I don’t want to seem humorless, and I do agree with Jason that there is a “tendency of nearly everyone to joke about wintertime cold spells” as counter-evidence to global warming. However, this Brookings reportThe Climate of Belief: American Public Opinion on Climate Change, reinforces my statement that it’s callous and irresponsible for those in the public eye to make this “joke” (I don’t truly believe that they think they’re joking).

Apparently Americans’ view on climate change and the necessity for decisive action is mercurial at best.  Even belief in the most fundamental findings of climate scientists — evident in answers to questions like, “From what you’ve read and heard, is there solid evidence that the average temperature on earth has been getting warmer over the past four decades?” — is subject to abrupt change. According to the report, in 2008, 72 percent of respondents answered “Yes” to that question, while, last year, it was only 66 percent. Most of the shift came from self-identified “independents,” who went from 74 to 61 percent from 2008 to 2009.

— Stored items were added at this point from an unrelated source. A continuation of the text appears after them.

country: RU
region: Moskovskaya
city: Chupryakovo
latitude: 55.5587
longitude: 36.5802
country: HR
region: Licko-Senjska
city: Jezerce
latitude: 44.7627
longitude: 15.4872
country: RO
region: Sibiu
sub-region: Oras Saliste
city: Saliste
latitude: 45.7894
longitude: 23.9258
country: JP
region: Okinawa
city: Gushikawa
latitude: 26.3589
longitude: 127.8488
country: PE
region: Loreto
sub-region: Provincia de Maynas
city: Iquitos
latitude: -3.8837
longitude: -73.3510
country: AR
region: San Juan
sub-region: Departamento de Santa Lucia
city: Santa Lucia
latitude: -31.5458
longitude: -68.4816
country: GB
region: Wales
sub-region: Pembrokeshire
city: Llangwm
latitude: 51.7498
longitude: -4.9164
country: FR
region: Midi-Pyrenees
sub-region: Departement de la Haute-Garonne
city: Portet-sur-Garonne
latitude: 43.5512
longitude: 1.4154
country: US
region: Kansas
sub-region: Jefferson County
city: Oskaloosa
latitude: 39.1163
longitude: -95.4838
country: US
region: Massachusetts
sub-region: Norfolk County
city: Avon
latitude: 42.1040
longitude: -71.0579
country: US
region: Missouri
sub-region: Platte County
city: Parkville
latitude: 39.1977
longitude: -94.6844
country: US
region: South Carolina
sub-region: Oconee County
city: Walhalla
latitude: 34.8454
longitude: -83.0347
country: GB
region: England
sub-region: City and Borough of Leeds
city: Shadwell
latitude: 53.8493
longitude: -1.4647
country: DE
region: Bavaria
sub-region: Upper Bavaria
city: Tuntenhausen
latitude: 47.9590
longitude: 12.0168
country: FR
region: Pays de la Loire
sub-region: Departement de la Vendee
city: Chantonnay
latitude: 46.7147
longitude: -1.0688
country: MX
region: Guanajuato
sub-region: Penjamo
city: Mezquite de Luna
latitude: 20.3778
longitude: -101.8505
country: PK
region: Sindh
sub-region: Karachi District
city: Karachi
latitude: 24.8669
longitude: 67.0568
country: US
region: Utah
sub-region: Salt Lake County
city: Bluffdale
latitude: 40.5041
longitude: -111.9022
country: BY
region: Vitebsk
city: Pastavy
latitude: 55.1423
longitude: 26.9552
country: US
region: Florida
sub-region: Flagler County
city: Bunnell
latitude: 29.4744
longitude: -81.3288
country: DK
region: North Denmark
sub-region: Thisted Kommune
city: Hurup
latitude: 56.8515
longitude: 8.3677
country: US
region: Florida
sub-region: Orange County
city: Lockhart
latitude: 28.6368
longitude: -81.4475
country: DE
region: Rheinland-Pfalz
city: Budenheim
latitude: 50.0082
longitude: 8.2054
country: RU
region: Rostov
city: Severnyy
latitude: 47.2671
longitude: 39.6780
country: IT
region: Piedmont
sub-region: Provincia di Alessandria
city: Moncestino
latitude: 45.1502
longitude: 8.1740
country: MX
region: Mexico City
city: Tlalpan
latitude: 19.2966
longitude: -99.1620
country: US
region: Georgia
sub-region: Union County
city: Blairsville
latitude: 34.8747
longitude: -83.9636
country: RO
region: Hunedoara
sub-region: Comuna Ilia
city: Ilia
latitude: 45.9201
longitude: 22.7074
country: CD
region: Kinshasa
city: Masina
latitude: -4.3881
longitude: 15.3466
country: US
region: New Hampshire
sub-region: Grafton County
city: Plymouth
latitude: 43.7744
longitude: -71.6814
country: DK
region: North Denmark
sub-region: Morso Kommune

And the hits just keep on coming. Even among those who answered “Yes” to the question above, the percentage who said that they were “very confident” that “the average temperature on earth is increasing” dropped from 58 to 40.  There is good news in that, in that same group, the number who believe that changing temperatures can be linked directly to “human activities” remained constant. However that is followed by some of the worst news in the report, the percentage who believe that global warming is a “very serious” problem tumbled from 60 to 51. The full report (pdf) follows with some interesting opinions on various policy options — worth the read but tangential to my point.

Unfortunately, the Brookings survey shows the public view on climate is malleable in a very short time period. And, again, public opinion and desire for change is central to mustering the political will necessary to forge a global agreement.  I shouldn’t have to follow that by saying that if we don’t do something soon there will be severe consequences, but apparently I do.